E il vecchio era anche convinto che quando si scrive non si evoca solo un mondo immaginario ma si fa succedere anche qualcosa di reale in colui stesso che scrive. Qualcosa viene fuori dal buio e prende forma. Si avvia una trasformazione di sé, per diventare, parola dopo parola, pensiero dopo pensiero, scena dopo scena, un altro, nuovo, che è però qualcosa che era già dentro, come una pianta che germoglia dal seme sepolto, come un fiore che sboccia da una gemma chiusa. Il vecchio era convinto che, anche quando si son fatte tante cose, la gran parte di ciò che abbiamo fatto e di ciò che è avvenuto mentre lo facevamo rimane nel buio, come adagiato sul fondale oscuro dell’oceano. E che tutto ciò non può venire a galla, mostrarsi alla luce, che con le parole giuste, appropriate. E il vecchio sentiva quest’urgenza ineludibile che la parte buia di sé venisse alla luce e mostrasse il suo mistero.

Prese il pennarello e scrisse sul suo grande quaderno:

Al mondo ci sono luoghi e cose straordinariamente belle e incantevoli che aspettano solo i nostri occhi per saperlo.

“Sì, devo crederci! – si disse. Non importa se sono vecchio. E, a pensarci bene, non importa neanche se non troverò un editore o se non avrò un pubblico. Quello che importa davvero è scrivere. Scriverò per me. Se scriverò per me sarà più che sufficiente”.

Nel concedersi a questi pensieri sentiva che l’anima si alleggeriva e che il problema, da complicato e impossibile, era diventato semplice. Anzi, già risolto, perché lui già scriveva per sé, già annotava pensieri che gli aprivano lo sguardo e gli sollevavano l’anima, rivelandogli il profondo ineludibile bisogno di poesia e di slancio che lo abitava.

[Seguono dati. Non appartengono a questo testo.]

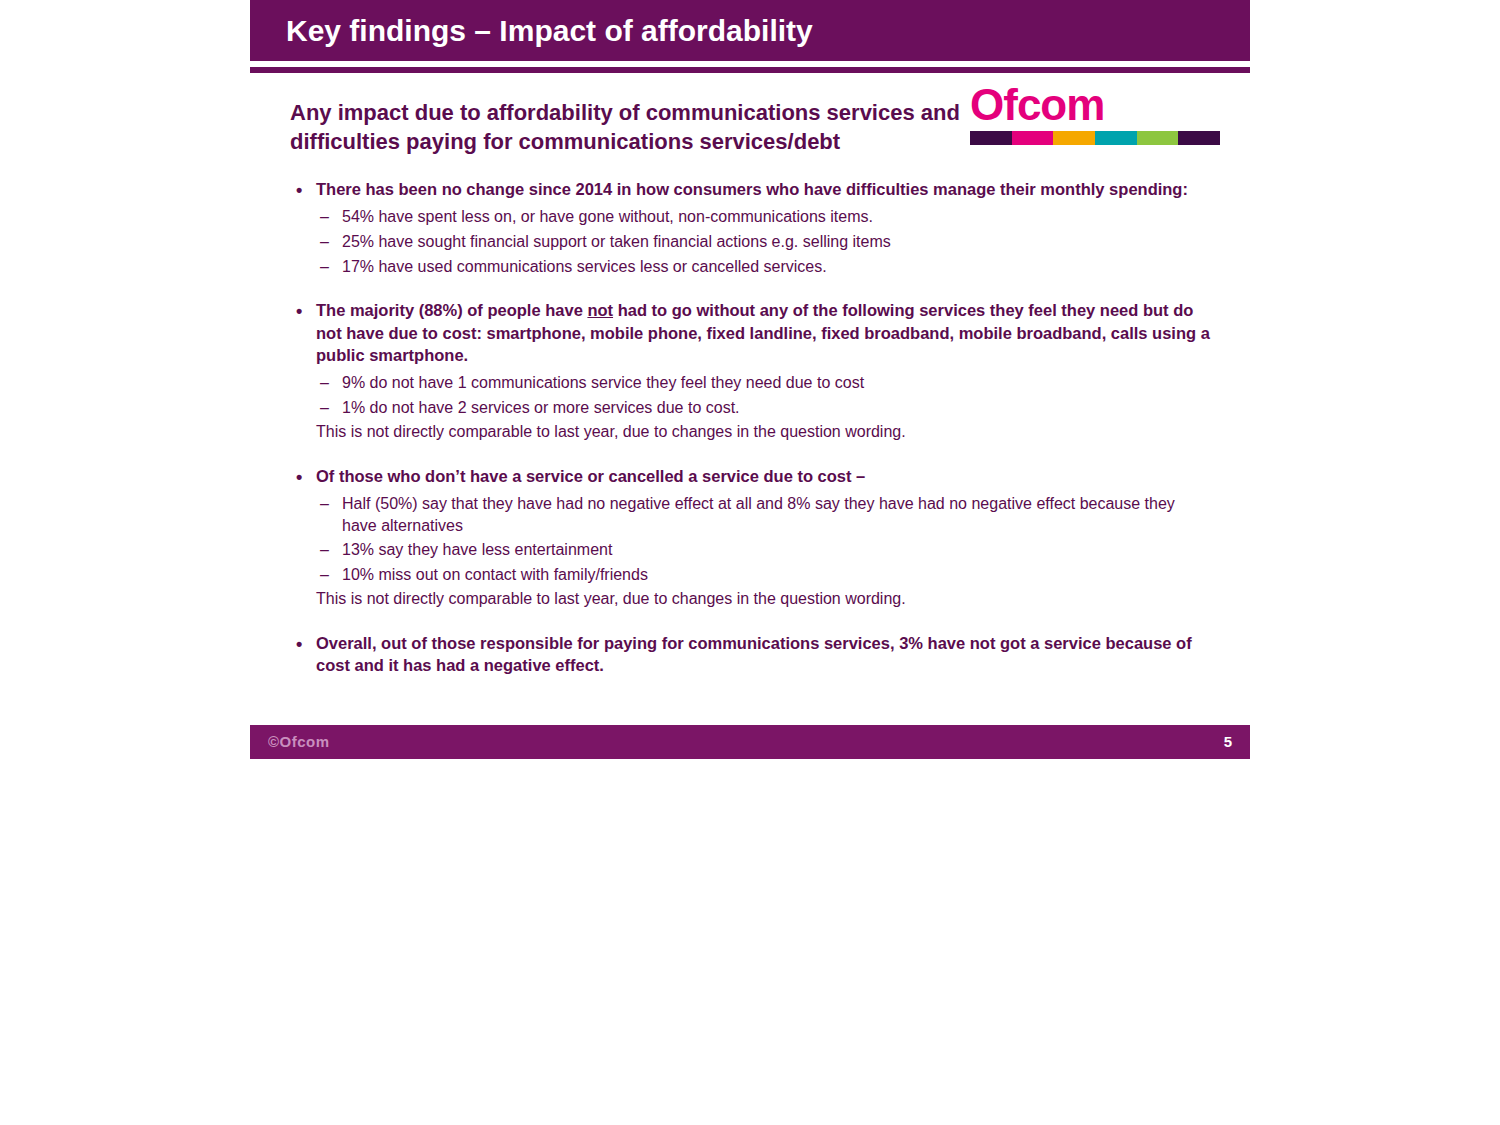Key findings – Impact of affordability
Ofcom
Any impact due to affordability of communications services and difficulties paying for communications services/debt
There has been no change since 2014 in how consumers who have difficulties manage their monthly spending:
54% have spent less on, or have gone without, non-communications items.
25% have sought financial support or taken financial actions e.g. selling items
17% have used communications services less or cancelled services.
The majority (88%) of people have not had to go without any of the following services they feel they need but do not have due to cost: smartphone, mobile phone, fixed landline, fixed broadband, mobile broadband, calls using a public smartphone.
9% do not have 1 communications service they feel they need due to cost
1% do not have 2 services or more services due to cost.
This is not directly comparable to last year, due to changes in the question wording.
Of those who don’t have a service or cancelled a service due to cost –
Half (50%) say that they have had no negative effect at all and 8% say they have had no negative effect because they have alternatives
13% say they have less entertainment
10% miss out on contact with family/friends
This is not directly comparable to last year, due to changes in the question wording.
Overall, out of those responsible for paying for communications services, 3% have not got a service because of cost and it has had a negative effect.
©Ofcom
5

Gli venne in mente quella bella frase che il grande uomo dei personal computer aveva lasciato in eredità: siate affamati, siate folli!  “Sì – pensò – Affamato lo sono di mio e per essere folle mi basta aggiungervi solo un tocco di coraggio. E ho intenzione di farlo”.

E così, mentre il sole saliva sopra l’ombrellone, seduto al tavolino sul balcone est, prese il suo quaderno e lasciò che la mano incominciasse a scrivere:

Titolo: Il vecchio che non voleva morire al mattino.